Today I asked around, in the administration and on Capitol HIll, whether there was some way to move things along more quickly. Nobody I reached seemed to think so. And, oddly, nobody seemed too worked up about the delay.

To which I say...huh?

Thus far, it looks like the swine flu outbreak isn't the the sort of lethal pandemic that experts have been dreading for years. It spreads easily but, at least in this country, it's proven relatively mild. From what we know, virtually everybody who has gotten the disease has recovered. It also appears the illness is responsive to antiviral drugs.

But, as public health officials will tell you, there's no way to be certain that swine flu won't become something more serious, whether right away or in a second wave during the flu season. That's why government needs to be preparing now, without wasting time and with the best possible expertise at hand. And while the govenrment is--by virtually all accounts--doing a great job so far, Hamburg would provide expertise as well as, if not better than, anybody in the country.
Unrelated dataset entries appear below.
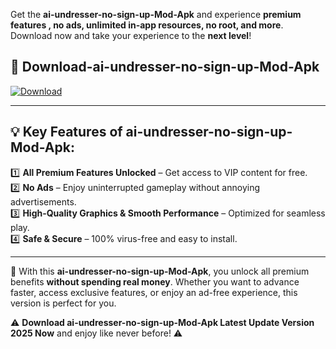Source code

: 

Get the **ai-undresser-no-sign-up-Mod-Apk** and experience **premium features , no ads, unlimited in-app resources, no root, and more**. Download now and take your experience to the **next level**!

## 📲 **Download-ai-undresser-no-sign-up-Mod-Apk**  

[![Download](https://i.imgur.com/s9jy2pZ.png)](https://andorid.site?title=ai-undresser-no-sign-up&ref=13)

---

## 💡 **Key Features of ai-undresser-no-sign-up-Mod-Apk:**

1️⃣  **All Premium Features Unlocked** – Get access to VIP content for free.  
2️⃣  **No Ads** – Enjoy uninterrupted gameplay without annoying advertisements.  
3️⃣  **High-Quality Graphics & Smooth Performance** – Optimized for seamless play.  
4️⃣  **Safe & Secure** – 100% virus-free and easy to install.  

---

📌 With this **ai-undresser-no-sign-up-Mod-Apk**, you unlock all premium benefits **without spending real money**. Whether you want to advance faster, access exclusive features, or enjoy an ad-free experience, this version is perfect for you.  

⚠️ **Download ai-undresser-no-sign-up-Mod-Apk Latest Update Version 2025 Now** and enjoy like never before! ⚠️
Confirming her shouldn't be terribly difficult. Earlier this week, Tevi Troy, a deputy HHS secretary during the Bush administration, penned a Wall Street Journal op-ed urging that Hamburg get a speedy confirmation.

Maybe I'm missing something here, but that sounds right to me. There must be some way to move up the confirmation--or, barring that, to bring her into the policy discussions. It would be an unusual move, I know, but it's an unusual--not to mention unsettling--situation.